Data Protection Practitioner

This certificate is aimed at professionals who are or expect to become involved in data protection, such as:

• Privacy officers
• Data protection officers
• Security consultants / officers

Finally, this certificate is intended to be an important career milestone for privacy and data protection professionals, as it constitutes the second level of a complete and extensive Certified Privacy & Data Protection Officer certification track. Achieving the Privacy & Data Protection Practitioner certificate provides candidates with a solid knowledge to advance their career path to become a Data protection or Privacy Officer. The Expert level of this certification track is currently under development.

A theoretical framework provides practical insight into the way in which your organization can organize its processes and roles in such a way that the requirements set by law and regulations are met. After this course you can advise process and project managers on what they can do best to deal with privacy and data in a “neat” way. 

In addition, in your role as DPO you can act as a discussion partner for the various (management) layers within your organization and for third parties outside your organization.
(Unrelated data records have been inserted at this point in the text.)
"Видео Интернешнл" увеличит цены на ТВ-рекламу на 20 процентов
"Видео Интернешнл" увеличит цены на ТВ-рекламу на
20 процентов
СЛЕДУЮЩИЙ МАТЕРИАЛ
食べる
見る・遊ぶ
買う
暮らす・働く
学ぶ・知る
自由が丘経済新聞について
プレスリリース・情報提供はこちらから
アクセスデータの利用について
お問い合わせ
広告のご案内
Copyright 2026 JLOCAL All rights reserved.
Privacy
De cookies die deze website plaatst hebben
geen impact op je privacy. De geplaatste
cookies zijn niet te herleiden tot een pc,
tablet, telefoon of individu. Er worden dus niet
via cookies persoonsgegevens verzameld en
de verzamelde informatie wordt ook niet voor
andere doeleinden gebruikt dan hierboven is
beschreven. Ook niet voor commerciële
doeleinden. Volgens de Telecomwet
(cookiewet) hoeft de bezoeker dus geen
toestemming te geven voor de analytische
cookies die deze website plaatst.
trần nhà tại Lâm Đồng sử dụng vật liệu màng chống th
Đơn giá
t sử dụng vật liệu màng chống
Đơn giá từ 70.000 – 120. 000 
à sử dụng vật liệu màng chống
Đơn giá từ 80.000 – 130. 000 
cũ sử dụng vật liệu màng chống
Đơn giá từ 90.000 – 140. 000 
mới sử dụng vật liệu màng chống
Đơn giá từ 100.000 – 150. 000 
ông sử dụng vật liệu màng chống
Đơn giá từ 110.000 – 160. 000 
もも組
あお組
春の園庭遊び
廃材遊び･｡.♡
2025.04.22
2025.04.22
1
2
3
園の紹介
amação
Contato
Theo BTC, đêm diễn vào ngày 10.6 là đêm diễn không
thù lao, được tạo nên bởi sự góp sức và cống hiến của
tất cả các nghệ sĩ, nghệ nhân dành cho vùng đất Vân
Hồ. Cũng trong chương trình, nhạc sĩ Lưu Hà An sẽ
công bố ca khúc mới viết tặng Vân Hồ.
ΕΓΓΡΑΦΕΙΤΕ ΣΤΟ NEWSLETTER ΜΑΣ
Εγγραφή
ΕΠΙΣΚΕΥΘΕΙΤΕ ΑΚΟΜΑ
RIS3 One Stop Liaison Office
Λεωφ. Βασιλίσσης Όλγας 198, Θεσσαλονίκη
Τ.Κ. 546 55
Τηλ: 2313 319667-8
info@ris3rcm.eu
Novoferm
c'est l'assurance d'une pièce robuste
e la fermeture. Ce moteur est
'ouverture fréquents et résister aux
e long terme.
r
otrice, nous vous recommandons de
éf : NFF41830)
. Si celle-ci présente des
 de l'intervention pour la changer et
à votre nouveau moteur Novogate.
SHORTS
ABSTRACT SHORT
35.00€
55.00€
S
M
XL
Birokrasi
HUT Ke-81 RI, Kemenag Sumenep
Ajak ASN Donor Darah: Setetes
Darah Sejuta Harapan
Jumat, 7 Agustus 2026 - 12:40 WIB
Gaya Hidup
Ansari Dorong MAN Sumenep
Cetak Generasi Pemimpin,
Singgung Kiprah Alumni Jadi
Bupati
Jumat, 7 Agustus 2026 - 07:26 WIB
Module 1 - Strategic Considerations

Learning objectives:

• Candidates understand how to translate the goals and needs of the organization into a vision on handling personal data
• Candidates are able to transform this vision into an effective implementation strategy
• Candidates are able to define data protection principles and develop a data protection policy to support and govern the execution of the strategy
• Candidates understand the importance of creating a data inventory and the principles guiding the creation of such an inventory
• Candidate understand the (possible) need for a published privacy notice and the implications thereof

 

Module 2 - Impact and Risk Assessment

Learning objectives:

• Candidates understand the concepts of a DPIA
• Candidates are able to perform a (basic) DPIA
• Candidates understand the concepts of risk management and risk assessment
• Candidates are able to identify threats to data protection and effective measures to mitigate the resulting risks
• Candidates are able to perform a (basic) risk analysis related to data protection
• Candidates are able to define data protection requirements based on policy and the outcome of the DPIA for business processes, the internal organization, and the technology used by the organization (both internally and outsourced)

 

Module 3 - Operations

Learning objectives:

• Candidates understand the impact of data protection on regular operations
• Candidates know the specific requirements of laws and regulations (in this case the GDPR in particular)
• Candidates are able to incorporate data protection requirements in new and existing procedures in a pragmatic but effective manner
• Candidates know what is required and / or allowed when it comes to upholding policies, laws and regulations in an organization

 

Module 4 - Design and Implementation

Learning objectives:

• Candidates know what technological tools are available to support data protection, without having to understand the details of how exactly they work
• Candidates should have a basic understanding of how to implement PET and, in particular, cryptography
• Candidates understand the concepts of privacy by design / default
• Candidates are able to translate privacy by design / default to practical policies and procedures
• Candidate know how awareness works and demonstrate knowledge of instilling and enhancing awareness in an organization
• Candidates are able to define generic data protection requirements for projects

 

Module 5 - Governance

Learning objectives:

• Candidates understand what data is needed for reporting that supports good governance and decision-making
• Candidates are able to translate the concept of management systems to a Data Protection Management System (DPMS)
• Candidates are able to prepare for an (external) audit on compliance to the GDPR
• Candidates are able to define and implement a basic 3rd-party assurance process

Basic knowledge of privacy and / or data protection is recommended. If you do not yet have this, we recommend that you first take the Privacy & Data Protection Foundation entry- level course prior to this course  . The level of this course is MBO / HBO.